TEACHER AND PREACHER

There is one great change which we hope to see brought about in the near future, because we think it ought to be brought about as a matter of justice. It is this: the elevation of teachers above preachers. Civilization, and all that this word stands for today, depends more upon the school than upon the church. It is the teacher and not the preacher that trains the growing minds of our children, that builds the structure of character for future men and women, and gives to the young the sacred touch that keeps them in right paths. The world does not half appreciate the work done by the school teacher, while it exaggerates out of all proportion to its worth, the work done by the preacher. The church may fall, but if the school stands, liberty will remain; the paths of knowledge will be free; the brow of civilization will still shine white against the skies of life, and the glorious cup of learning be pressed to the thirsting mouth of youth; but should the school fall, though the church might stand, all this would be reversed;—liberty would be driven from the earth, the highways of knowledge would be closed, civilization would fade into the night of the "dark ages," and the thirsting lips of life be fed with Bible scraps and the logic of dead creeds. The teacher is the mighty power in this republic, the truest friend of our nation’s institutions, the one person above all others that this country should honor and reward. One teacher is worth a thousand priests; one school, a thousand churches.

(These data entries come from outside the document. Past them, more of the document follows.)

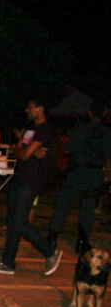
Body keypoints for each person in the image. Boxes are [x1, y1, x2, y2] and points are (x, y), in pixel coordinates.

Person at [0, 97, 62, 275]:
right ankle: (7, 263)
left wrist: (24, 151)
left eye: (30, 107)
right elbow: (19, 148)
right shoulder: (31, 130)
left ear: (40, 109)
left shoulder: (45, 130)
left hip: (31, 180)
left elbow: (25, 153)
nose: (27, 110)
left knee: (20, 221)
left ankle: (50, 250)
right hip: (19, 178)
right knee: (13, 221)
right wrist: (23, 151)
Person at [46, 100, 111, 253]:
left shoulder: (81, 129)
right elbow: (109, 158)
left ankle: (53, 236)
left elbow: (68, 150)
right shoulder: (107, 133)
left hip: (77, 171)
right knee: (88, 209)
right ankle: (83, 241)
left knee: (64, 205)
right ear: (103, 115)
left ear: (89, 113)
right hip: (95, 173)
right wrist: (108, 176)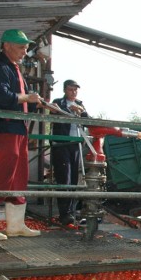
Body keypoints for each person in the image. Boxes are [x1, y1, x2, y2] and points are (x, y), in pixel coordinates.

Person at [0, 29, 42, 240]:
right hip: (2, 128)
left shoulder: (13, 68)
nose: (25, 51)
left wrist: (33, 101)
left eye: (26, 47)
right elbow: (0, 95)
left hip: (17, 128)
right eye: (21, 47)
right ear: (7, 46)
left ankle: (15, 224)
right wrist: (27, 98)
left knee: (18, 177)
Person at [51, 79, 89, 225]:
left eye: (75, 90)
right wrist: (69, 111)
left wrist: (81, 112)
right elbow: (54, 115)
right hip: (61, 144)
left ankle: (71, 212)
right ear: (65, 90)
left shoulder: (80, 104)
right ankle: (64, 214)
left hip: (75, 145)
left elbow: (87, 121)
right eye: (70, 90)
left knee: (74, 178)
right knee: (64, 178)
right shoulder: (58, 102)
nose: (73, 92)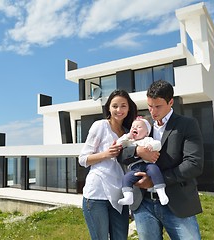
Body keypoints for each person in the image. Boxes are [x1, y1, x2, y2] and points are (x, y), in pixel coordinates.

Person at [118, 80, 204, 240]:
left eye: (158, 106)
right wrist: (138, 150)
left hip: (177, 201)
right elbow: (121, 154)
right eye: (150, 106)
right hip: (143, 203)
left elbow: (194, 164)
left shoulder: (187, 124)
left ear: (170, 102)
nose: (152, 111)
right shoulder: (143, 125)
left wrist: (155, 181)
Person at [79, 89, 138, 240]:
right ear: (109, 108)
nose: (119, 110)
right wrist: (107, 153)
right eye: (115, 106)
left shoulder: (128, 132)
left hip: (119, 195)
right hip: (97, 194)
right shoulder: (100, 126)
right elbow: (83, 159)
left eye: (123, 106)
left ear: (129, 108)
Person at [117, 117, 169, 206]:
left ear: (147, 133)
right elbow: (119, 144)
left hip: (147, 164)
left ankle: (161, 192)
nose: (135, 128)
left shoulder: (148, 140)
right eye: (133, 127)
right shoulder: (129, 142)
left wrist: (151, 146)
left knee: (154, 170)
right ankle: (128, 197)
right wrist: (127, 136)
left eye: (139, 127)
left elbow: (158, 144)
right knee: (126, 178)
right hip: (135, 168)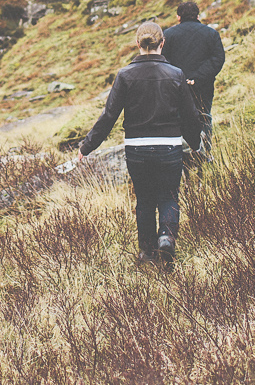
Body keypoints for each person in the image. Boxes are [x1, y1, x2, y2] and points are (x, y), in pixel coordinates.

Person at [77, 20, 205, 268]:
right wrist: (196, 143)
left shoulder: (125, 75)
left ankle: (147, 254)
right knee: (169, 197)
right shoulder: (176, 74)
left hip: (137, 148)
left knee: (145, 200)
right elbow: (190, 116)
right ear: (162, 43)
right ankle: (166, 238)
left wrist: (87, 146)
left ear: (137, 44)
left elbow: (109, 116)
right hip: (169, 146)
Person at [162, 0, 225, 153]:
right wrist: (197, 77)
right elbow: (218, 59)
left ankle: (182, 156)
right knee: (203, 117)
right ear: (197, 15)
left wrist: (179, 78)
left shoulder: (168, 35)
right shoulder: (211, 33)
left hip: (176, 87)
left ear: (178, 17)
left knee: (178, 119)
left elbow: (163, 61)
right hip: (203, 87)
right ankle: (204, 153)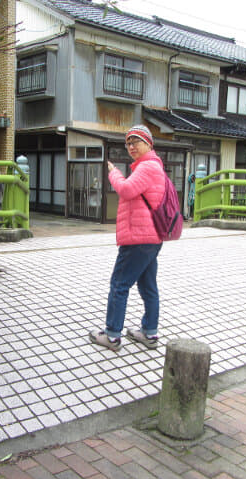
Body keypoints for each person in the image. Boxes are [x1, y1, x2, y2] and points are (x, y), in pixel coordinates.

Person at [89, 125, 166, 352]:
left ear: (148, 144)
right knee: (148, 286)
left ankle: (112, 336)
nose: (131, 146)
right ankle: (149, 333)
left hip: (139, 239)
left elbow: (125, 189)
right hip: (150, 238)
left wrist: (114, 172)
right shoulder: (151, 166)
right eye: (128, 143)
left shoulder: (148, 167)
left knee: (119, 285)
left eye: (136, 142)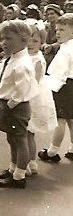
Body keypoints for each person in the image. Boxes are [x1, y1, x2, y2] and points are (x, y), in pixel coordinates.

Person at [0, 20, 37, 188]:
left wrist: (9, 106)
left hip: (15, 106)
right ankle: (13, 168)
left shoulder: (22, 64)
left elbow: (21, 90)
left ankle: (19, 176)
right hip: (7, 104)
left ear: (23, 40)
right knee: (11, 139)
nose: (3, 43)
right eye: (2, 38)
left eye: (9, 38)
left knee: (20, 140)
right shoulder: (11, 59)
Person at [38, 14, 73, 162]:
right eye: (57, 29)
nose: (58, 32)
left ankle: (52, 151)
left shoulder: (68, 49)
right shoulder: (67, 46)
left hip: (64, 86)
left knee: (60, 120)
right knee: (71, 120)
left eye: (62, 29)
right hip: (68, 84)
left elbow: (60, 72)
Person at [26, 24, 57, 175]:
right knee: (25, 133)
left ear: (41, 43)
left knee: (27, 132)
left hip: (32, 97)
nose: (30, 44)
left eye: (35, 41)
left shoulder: (37, 59)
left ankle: (28, 162)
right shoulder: (26, 56)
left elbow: (35, 82)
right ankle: (30, 162)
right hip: (26, 94)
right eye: (27, 40)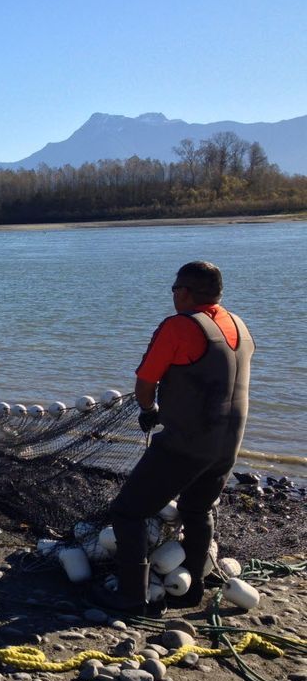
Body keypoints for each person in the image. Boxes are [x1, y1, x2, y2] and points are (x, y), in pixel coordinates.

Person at [92, 261, 254, 615]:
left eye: (174, 289)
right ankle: (191, 589)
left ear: (185, 292)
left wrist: (149, 409)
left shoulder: (180, 326)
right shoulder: (238, 325)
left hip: (186, 443)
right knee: (198, 508)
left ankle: (132, 596)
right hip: (228, 444)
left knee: (128, 512)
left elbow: (145, 384)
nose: (173, 295)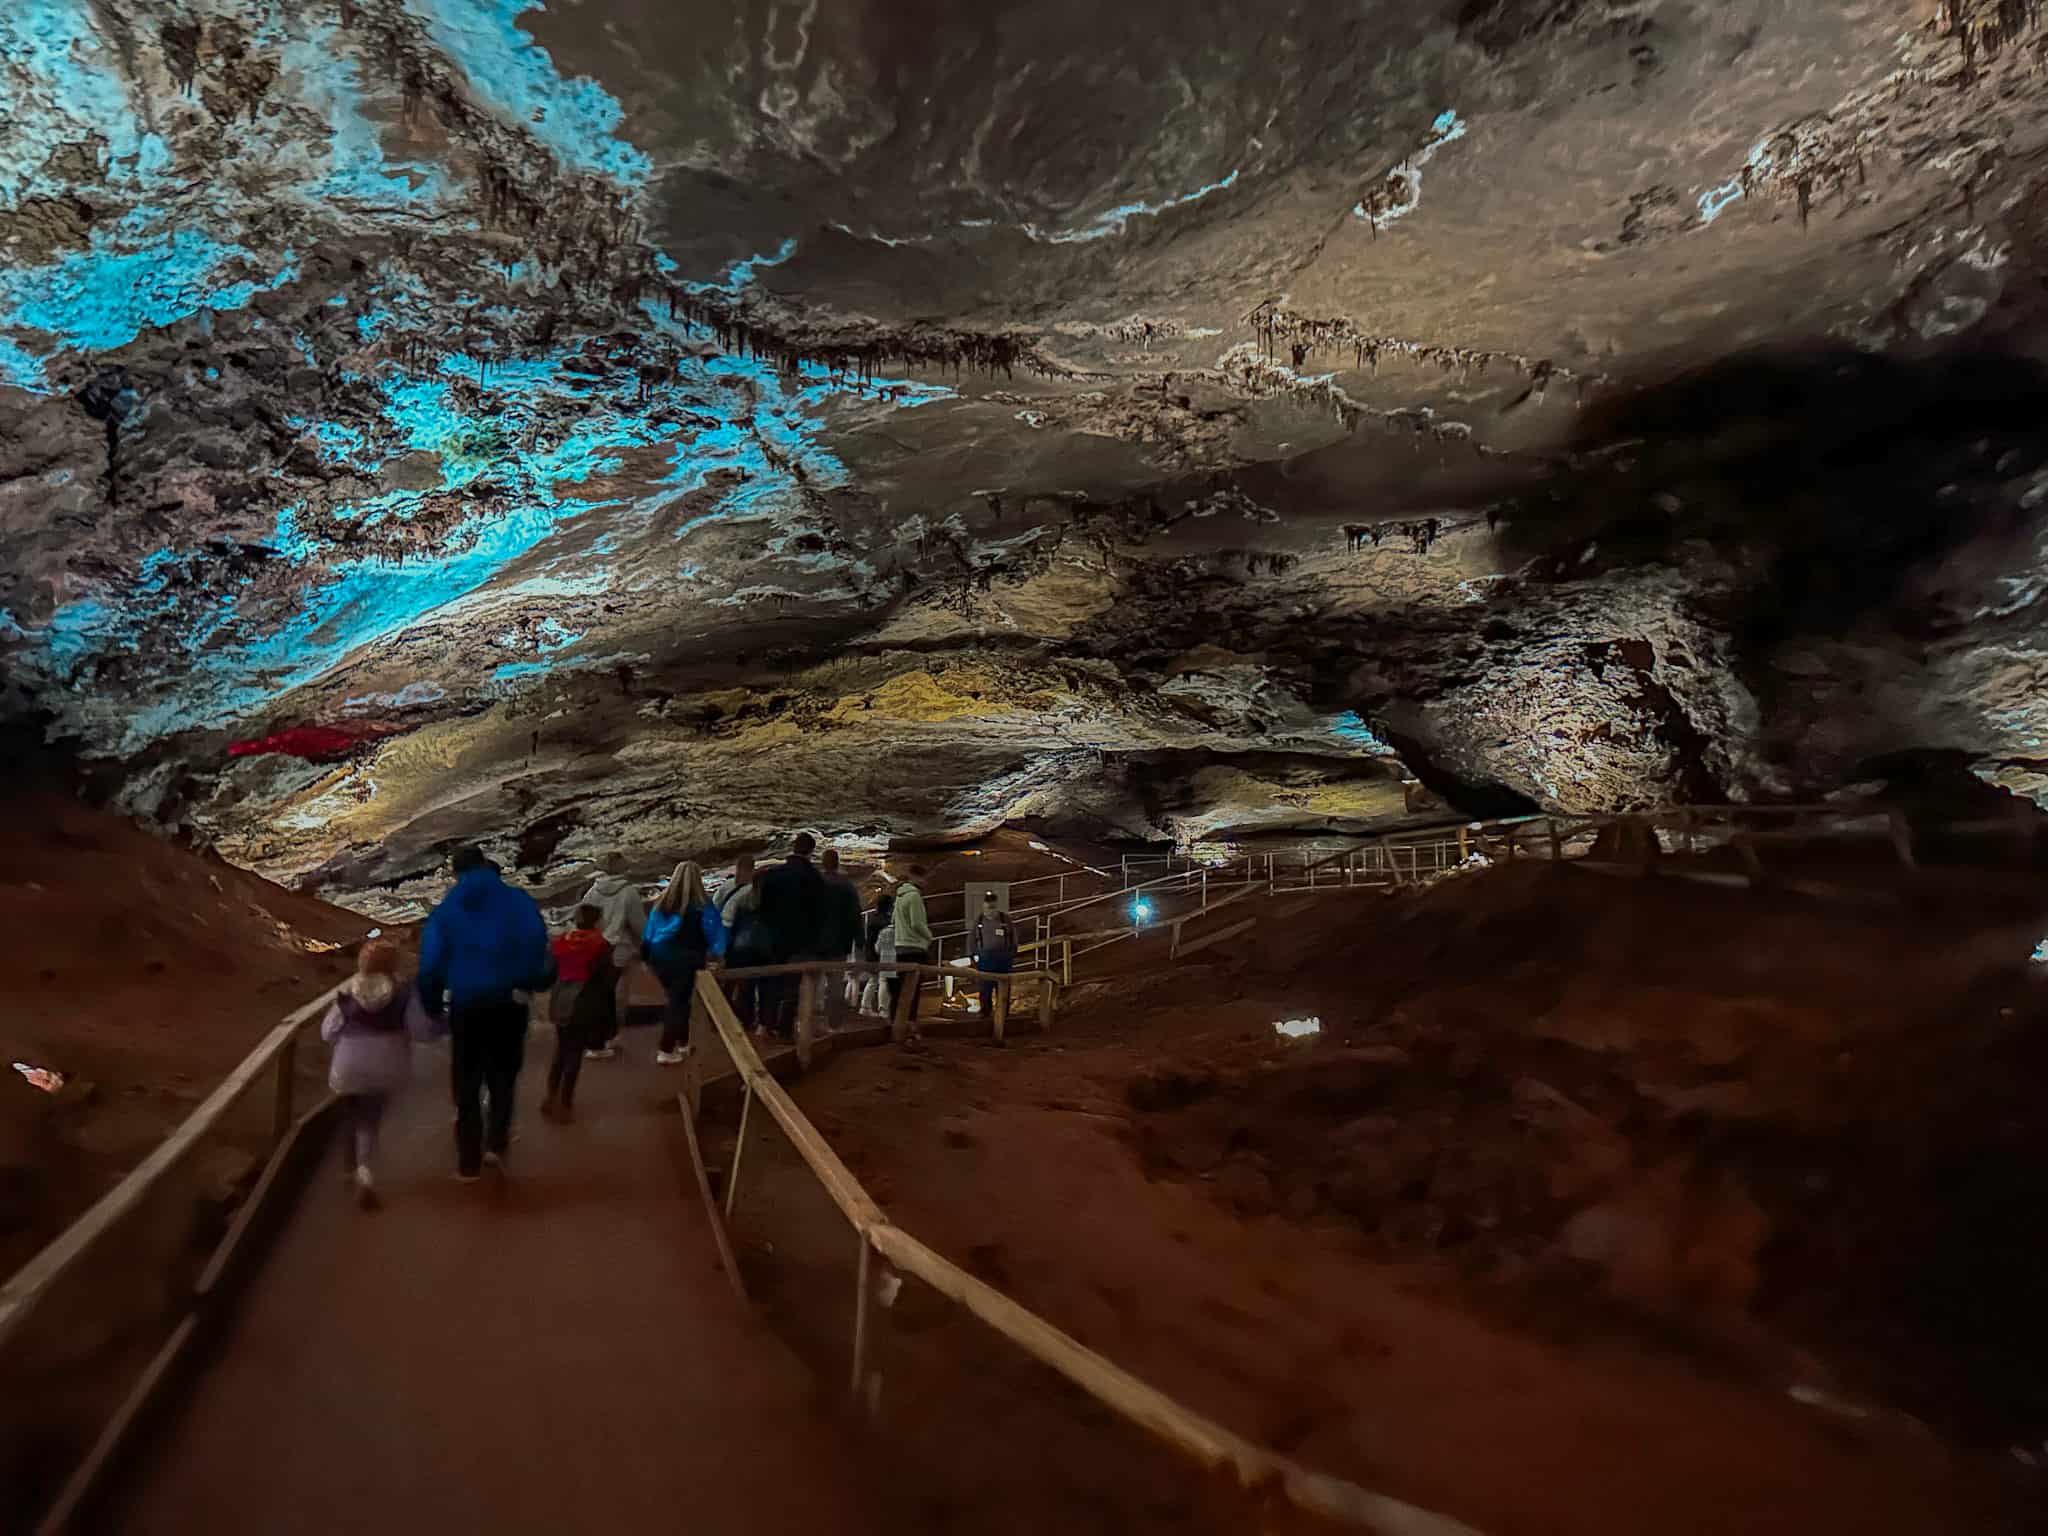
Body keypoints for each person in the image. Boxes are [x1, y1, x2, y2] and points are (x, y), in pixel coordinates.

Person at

The person whose duty it is to direct the education of the young holds the sceptre of a nation’s destiny, and the school teacher occupies the most important station to which one can be elected. We fear that the profession of teaching is not rightly prized by the American people, and we are sure it is not justly rewarded. No class in the land are paid so poorly, according to the service they perform, as our school teachers, while no class should be paid so well. Far more valuable to our government is the teacher than the preacher, and yet the salary of the latter exceeds the former in every city and town in the land. This should be changed. Preaching a superstition is no benefit but an injury to a people, while training the mind to read, to think, to gather knowledge is the highest service which one can perform.

We have the greatest respect for the men and women who have prepared themselves for the high office of teacher, and we would see them rewarded for their labor as it deserves. The hope of a country is in the right education of its people, and the way to secure such education is to encourage the teacher by showing a just appreciation of his or her labors. So we say, put the school above the church, the teacher above the preacher.